The internet giant defended its case on the basis that it had not published the comments; it simply provided the internet platform for the exchange of comments and information.

Google also claimed that it was protected by Regulation 19 of the Electronic Commerce (EC Directive) Regulations 2002, which provides companies such as internet service providers with a defence against claims for damages or for criminal liability arising from unlawful activities carried out on their servers provided that “it acts expeditiously to remove or to disable access to the information”, It argued that the information provided to it by Mr Tammiz was ”insufficient to (make it)apparent to the service provider that the activity or information was unlawful”.

The judge held that under English libel law, Google had not published the allegedly libellous comments and (obiter, so not even persuasive of other courts) that had it done so it would have been entitled to the protection given by the Electronic Commerce Regulations.

Google had to show that it did not have knowledge of illegal activity and the court accepted that the mere fact that someone had made a complaint did not mean that Google was aware of illegal activity; as the comments might be perfectly valid. In fact the comments looked highly likely to be libellous.

When the Electronic Commerce (EC Directive) Regulations 2002 came into effect there was concern among proponents of free speech that ISPs would take down anything complained of by anyone as the costs and risk of doing so would be less than the costs of facing an action for defamation from the complainant. Those regulations supposed that ISPs would be “publishing” and thus potentially liable to the complainant.

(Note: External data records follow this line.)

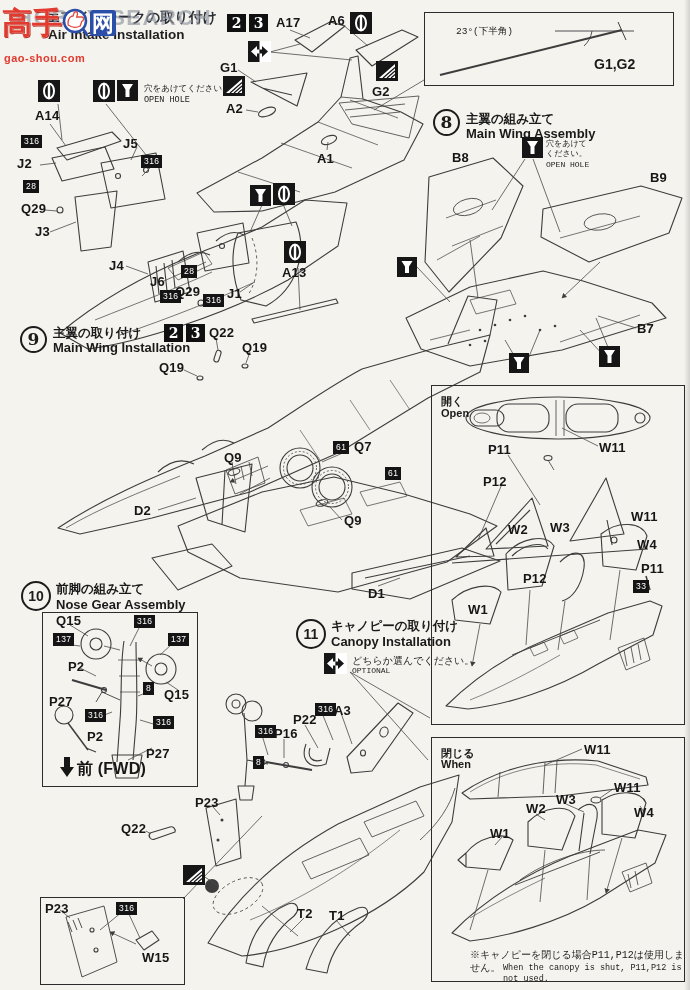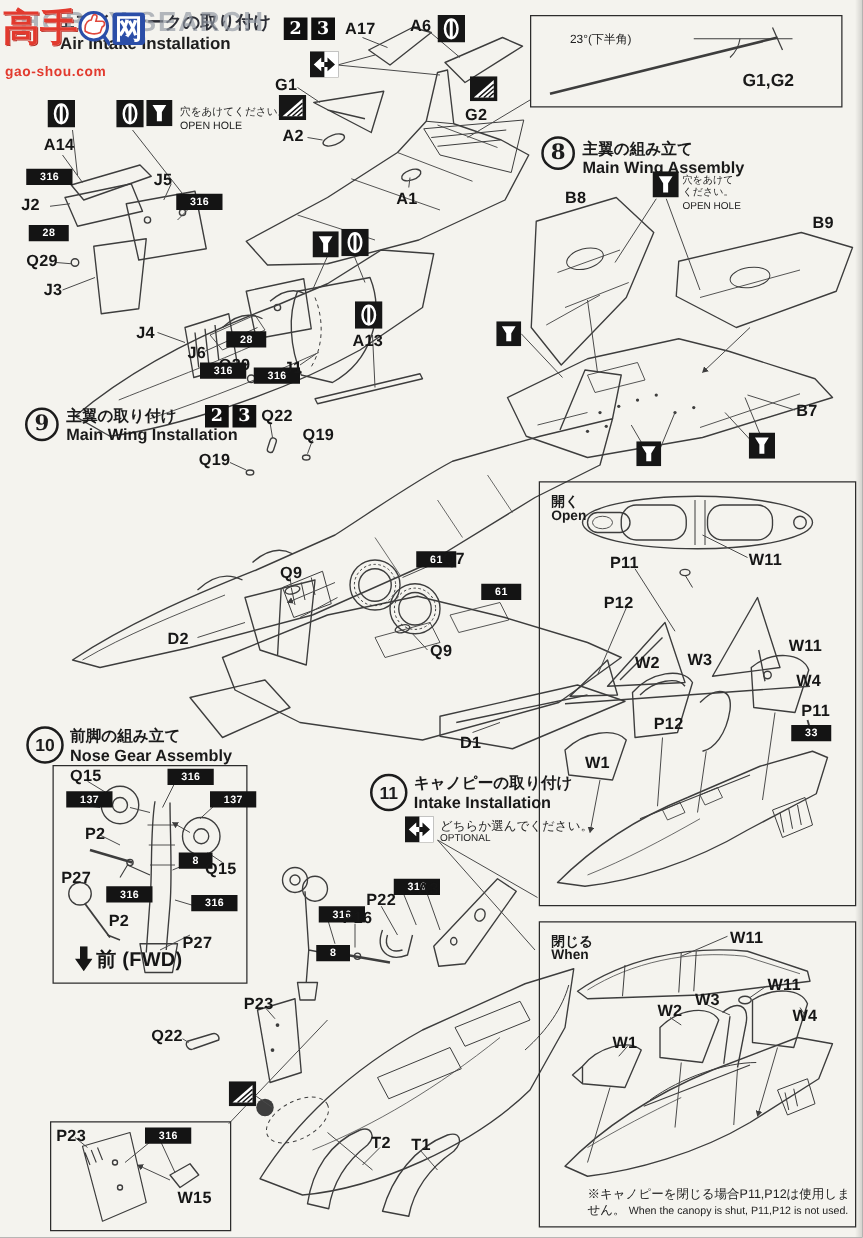--- a/index.html
+++ b/index.html
@@ -21,7 +21,7 @@
   .stepc.two{width:26px;height:26px;font-size:14px;line-height:26px;font-family:"Liberation Sans",sans-serif;text-align:center;}
   .ttl-jp{position:absolute;z-index:3;font-weight:700;font-size:12.5px;white-space:nowrap;}
   .ttl-en{position:absolute;z-index:3;font-weight:700;font-size:13px;white-space:nowrap;}
-  .note{position:absolute;z-index:3;font-size:8.5px;line-height:1.25;color:#222;}
+  .note{position:absolute;z-index:3;font-size:8.5px;line-height:1.25;color:#222;font-family:Liberation Mono, monospace;}
   .ic{position:absolute;z-index:3;}
   .boxlab-jp{position:absolute;z-index:3;font-size:11px;font-weight:600;}
   .boxlab-en{position:absolute;z-index:3;font-size:11px;font-weight:600;}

The judgement in Tamiz-v-Google, whilst not binding on other English courts, swings the balance back in favour of free speech although it will be interesting to see whether ISPs will have the courage to take the same views if the complainant is a large corporation or well-funded celebrity.


This is for information purposes only and is no substitute for, and should not be interpreted as, legal advice.  All content was correct at the time of publishing and we cannot be held responsible for any changes that may invalidate this article.